■ Request ■
Replicate the data exactly, every line included.

■ Entries shown ■
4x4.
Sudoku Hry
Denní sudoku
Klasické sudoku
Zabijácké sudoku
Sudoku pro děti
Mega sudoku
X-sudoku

■ Worked solution ■
4x4.
Sudoku Hry
Denní sudoku
Klasické sudoku
Zabijácké sudoku
Sudoku pro děti
Mega sudoku
X-sudoku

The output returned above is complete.